Multiplex TSA-based staining of 3 formalin-fixed, paraffin-embedded BM tissue slides from a 72-year old, healthy donor was performed with a seven-color multiplex immunofluorescence protocol for six marker molecules plus nuclei (DAPI, dark blue) and analyzed by multispectral imaging with the Vectra 3.0 imaging platform. A Representative staining of cells with antibodies directed against CD3 (T cells, green), CD34 (HSCs and endothelial cells, red), CD31 (endothelial cells, gray), CD271 (MSCs, yellow), SP7 (osteoblasts, magenta), and perilipin 1 (adipocytes, cyan) is shown. Scale bare, 100 µm.

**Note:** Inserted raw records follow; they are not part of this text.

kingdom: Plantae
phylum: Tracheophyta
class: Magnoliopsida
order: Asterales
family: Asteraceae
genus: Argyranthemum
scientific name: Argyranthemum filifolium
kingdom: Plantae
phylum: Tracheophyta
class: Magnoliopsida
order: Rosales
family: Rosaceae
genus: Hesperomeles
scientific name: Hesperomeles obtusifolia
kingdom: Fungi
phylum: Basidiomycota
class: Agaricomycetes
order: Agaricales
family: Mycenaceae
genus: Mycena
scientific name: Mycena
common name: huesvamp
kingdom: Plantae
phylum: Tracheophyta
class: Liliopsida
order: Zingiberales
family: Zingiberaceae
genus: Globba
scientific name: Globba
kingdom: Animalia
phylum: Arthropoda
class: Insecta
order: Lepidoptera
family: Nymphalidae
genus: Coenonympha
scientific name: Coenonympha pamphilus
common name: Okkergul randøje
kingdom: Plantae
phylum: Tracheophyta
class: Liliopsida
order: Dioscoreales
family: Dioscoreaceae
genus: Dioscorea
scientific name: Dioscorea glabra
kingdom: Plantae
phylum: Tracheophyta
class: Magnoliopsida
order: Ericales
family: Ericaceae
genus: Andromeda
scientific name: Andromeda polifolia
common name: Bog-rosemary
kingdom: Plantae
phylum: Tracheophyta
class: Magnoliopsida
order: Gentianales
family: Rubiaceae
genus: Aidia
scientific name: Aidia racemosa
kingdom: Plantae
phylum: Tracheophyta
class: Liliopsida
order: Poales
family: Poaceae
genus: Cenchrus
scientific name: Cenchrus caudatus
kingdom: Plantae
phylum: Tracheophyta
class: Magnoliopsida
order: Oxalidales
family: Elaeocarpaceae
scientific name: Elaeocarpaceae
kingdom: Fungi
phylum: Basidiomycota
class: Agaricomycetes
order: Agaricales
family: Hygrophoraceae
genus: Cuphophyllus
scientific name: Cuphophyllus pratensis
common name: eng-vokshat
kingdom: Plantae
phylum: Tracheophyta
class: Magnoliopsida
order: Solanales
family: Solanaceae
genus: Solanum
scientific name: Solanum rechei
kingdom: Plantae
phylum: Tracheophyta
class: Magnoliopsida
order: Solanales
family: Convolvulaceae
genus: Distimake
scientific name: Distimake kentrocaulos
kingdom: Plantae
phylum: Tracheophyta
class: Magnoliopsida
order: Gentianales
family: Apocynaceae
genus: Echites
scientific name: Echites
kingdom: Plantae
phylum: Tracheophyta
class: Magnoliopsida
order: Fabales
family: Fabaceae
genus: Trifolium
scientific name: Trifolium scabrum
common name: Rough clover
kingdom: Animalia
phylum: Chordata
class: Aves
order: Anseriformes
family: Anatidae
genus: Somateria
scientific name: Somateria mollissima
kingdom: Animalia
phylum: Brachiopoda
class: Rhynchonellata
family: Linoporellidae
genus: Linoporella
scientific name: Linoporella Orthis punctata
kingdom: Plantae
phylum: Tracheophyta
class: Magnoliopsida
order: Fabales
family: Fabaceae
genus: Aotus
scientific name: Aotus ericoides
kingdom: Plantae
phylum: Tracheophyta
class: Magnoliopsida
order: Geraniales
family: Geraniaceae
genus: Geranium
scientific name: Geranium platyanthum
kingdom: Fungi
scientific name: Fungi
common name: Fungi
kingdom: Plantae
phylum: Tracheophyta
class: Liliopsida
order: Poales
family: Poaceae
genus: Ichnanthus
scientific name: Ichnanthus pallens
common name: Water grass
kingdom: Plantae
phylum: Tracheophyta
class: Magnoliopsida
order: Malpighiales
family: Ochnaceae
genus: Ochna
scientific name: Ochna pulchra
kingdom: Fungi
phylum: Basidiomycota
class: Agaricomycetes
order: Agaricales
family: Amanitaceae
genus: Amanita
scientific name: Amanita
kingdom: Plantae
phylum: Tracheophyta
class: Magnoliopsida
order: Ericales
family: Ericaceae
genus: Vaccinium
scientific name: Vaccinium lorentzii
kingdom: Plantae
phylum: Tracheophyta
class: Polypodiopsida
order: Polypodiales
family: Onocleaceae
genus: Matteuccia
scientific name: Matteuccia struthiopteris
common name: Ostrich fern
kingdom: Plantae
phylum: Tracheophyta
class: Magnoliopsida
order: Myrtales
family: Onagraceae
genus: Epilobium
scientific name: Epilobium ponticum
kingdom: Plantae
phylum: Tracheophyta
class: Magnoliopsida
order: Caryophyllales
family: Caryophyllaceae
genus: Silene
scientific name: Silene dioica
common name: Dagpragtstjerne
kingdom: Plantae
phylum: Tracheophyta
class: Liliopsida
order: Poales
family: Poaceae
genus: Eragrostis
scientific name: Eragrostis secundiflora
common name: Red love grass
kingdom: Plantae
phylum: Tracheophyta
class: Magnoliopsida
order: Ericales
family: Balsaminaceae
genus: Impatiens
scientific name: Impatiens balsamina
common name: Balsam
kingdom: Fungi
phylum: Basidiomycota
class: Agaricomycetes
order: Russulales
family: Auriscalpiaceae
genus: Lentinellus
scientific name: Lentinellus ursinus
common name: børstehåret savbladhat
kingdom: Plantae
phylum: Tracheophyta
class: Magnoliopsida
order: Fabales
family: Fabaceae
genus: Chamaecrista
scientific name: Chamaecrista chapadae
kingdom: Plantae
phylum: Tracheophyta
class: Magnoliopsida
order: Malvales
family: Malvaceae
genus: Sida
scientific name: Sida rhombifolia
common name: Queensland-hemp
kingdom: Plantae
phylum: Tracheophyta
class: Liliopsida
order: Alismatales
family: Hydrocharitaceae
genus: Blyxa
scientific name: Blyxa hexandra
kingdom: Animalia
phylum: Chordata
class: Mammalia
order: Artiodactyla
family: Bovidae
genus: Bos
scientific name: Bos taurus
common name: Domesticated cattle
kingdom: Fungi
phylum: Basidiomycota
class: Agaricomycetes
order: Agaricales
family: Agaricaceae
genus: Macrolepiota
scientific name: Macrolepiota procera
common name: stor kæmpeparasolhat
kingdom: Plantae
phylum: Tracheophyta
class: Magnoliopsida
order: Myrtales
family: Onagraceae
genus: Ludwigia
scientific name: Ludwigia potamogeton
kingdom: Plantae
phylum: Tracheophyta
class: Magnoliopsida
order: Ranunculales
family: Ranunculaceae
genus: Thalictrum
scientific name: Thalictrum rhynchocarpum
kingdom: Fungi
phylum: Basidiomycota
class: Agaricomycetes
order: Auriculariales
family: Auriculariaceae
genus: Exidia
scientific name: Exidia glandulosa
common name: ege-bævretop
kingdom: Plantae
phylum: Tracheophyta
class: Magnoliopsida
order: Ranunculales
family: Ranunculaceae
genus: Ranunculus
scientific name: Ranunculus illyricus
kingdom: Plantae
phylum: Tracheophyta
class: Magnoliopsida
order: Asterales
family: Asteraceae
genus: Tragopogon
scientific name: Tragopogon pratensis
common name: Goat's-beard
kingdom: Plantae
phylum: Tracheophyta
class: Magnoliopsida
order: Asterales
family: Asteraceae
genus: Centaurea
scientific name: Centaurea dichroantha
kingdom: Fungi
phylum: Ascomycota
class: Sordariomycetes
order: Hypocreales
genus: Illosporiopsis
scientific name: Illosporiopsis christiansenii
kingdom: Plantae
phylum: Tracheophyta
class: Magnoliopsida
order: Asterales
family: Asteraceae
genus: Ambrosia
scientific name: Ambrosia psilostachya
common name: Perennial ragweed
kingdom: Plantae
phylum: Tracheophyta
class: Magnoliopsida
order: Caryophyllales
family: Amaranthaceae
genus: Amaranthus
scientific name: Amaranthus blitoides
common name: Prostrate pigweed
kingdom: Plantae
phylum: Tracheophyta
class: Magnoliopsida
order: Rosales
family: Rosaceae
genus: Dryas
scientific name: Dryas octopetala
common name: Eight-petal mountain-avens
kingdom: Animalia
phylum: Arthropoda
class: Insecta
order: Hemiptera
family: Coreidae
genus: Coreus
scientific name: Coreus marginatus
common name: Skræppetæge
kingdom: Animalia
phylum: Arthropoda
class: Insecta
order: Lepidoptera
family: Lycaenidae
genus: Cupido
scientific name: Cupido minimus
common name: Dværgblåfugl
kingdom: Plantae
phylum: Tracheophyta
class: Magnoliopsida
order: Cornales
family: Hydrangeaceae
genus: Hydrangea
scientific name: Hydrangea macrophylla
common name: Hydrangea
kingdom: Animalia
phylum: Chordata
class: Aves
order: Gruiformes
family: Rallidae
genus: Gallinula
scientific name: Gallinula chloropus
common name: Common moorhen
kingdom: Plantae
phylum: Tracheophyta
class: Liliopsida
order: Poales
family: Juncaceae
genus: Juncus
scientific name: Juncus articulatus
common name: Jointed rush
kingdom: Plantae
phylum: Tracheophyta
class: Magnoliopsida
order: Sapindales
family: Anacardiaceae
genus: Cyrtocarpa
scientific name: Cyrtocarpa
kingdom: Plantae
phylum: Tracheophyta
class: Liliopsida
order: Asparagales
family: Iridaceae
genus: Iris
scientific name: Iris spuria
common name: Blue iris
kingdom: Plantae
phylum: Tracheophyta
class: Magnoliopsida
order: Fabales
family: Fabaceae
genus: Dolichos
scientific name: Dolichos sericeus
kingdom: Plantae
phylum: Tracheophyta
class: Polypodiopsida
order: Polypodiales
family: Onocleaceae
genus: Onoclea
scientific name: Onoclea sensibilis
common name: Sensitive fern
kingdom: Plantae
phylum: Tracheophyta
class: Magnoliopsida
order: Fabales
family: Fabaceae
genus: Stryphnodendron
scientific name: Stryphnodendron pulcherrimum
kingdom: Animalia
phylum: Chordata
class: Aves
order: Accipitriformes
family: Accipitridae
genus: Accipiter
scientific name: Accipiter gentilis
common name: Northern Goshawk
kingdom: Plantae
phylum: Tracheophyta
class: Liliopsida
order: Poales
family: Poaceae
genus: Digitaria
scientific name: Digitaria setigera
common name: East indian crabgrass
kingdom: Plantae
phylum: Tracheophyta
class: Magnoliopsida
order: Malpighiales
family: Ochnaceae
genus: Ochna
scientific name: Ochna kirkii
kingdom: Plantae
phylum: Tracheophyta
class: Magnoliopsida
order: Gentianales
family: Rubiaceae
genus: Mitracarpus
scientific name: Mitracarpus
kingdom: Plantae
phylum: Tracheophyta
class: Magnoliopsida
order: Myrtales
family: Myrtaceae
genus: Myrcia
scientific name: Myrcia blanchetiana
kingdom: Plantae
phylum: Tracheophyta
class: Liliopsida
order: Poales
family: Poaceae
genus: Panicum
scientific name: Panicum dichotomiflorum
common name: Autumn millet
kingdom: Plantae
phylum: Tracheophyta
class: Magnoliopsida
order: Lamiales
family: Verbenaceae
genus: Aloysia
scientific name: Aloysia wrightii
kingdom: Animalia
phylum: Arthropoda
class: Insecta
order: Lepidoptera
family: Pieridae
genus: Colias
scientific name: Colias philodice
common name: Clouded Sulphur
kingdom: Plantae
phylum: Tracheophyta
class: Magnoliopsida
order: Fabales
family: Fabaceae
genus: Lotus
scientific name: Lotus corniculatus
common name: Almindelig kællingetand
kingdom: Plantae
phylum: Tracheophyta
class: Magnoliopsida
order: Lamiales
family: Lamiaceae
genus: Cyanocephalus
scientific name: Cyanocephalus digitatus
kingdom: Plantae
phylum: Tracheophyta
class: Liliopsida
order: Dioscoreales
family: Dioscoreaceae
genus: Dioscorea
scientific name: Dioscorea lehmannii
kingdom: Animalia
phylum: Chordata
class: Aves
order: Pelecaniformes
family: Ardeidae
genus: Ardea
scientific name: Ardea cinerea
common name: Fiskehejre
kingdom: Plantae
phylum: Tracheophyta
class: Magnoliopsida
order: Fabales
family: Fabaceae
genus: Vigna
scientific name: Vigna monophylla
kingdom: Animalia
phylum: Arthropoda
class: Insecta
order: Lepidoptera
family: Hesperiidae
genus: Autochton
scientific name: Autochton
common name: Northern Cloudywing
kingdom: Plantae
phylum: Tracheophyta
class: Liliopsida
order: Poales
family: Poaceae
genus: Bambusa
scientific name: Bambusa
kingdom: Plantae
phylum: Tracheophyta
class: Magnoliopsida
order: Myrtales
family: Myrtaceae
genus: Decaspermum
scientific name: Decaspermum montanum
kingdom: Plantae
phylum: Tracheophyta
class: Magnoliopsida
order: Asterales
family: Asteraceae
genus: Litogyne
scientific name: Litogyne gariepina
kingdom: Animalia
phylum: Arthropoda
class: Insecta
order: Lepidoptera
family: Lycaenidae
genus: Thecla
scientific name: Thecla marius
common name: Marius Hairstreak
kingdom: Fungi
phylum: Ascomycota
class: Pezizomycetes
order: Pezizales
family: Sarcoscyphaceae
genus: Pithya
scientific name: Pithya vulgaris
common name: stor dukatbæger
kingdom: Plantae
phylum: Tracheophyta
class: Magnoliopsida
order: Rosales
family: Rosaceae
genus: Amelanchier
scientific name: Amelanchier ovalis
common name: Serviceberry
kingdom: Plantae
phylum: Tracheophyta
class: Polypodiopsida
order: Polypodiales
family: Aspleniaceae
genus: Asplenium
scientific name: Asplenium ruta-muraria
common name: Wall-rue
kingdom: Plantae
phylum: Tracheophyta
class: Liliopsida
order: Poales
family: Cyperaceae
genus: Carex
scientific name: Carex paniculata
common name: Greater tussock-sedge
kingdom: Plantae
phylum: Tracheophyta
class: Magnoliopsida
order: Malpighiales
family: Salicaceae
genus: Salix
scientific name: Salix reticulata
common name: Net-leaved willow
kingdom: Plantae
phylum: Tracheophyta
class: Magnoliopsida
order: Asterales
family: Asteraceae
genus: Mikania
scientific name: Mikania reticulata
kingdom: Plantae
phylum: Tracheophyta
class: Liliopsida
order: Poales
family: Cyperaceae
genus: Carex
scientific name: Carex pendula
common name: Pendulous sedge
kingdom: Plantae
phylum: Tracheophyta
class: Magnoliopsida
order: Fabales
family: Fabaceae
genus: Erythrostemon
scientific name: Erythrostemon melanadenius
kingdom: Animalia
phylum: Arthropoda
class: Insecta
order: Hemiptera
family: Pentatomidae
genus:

B BM macrophages were characterized by utilizing antibodies against CD68 (macrophages, yellow), CD163 (macrophages, red), IRF8 (transcription factor, magenta), VISTA (immunosuppressive receptor, cyan), CD34 (HSCs and endothelial cells, green), and CD31 (endothelial cells, gray). Arrows highlight a representative example of VISTA⁺ (cyan arrow) and IRF8⁺ (magenta arrow) cells. Scale bare, 50 µm. C T cells were determined using antibodies against CD3 (T cells, yellow), PD-1 (immune inhibitory receptor, red), FOXP3 (transcription factor of Tregs, magenta), ICOS (activating receptor, cyan), CD34 (HSCs and endothelial cells, green), and CD31 (endothelial cells, gray). Arrows mark a representative example of an ICOS⁺ (cyan arrow) and FOXP3⁺ (magenta arrow) cell. Scale bare, 50 µm. Original magnification was x200 in all slides.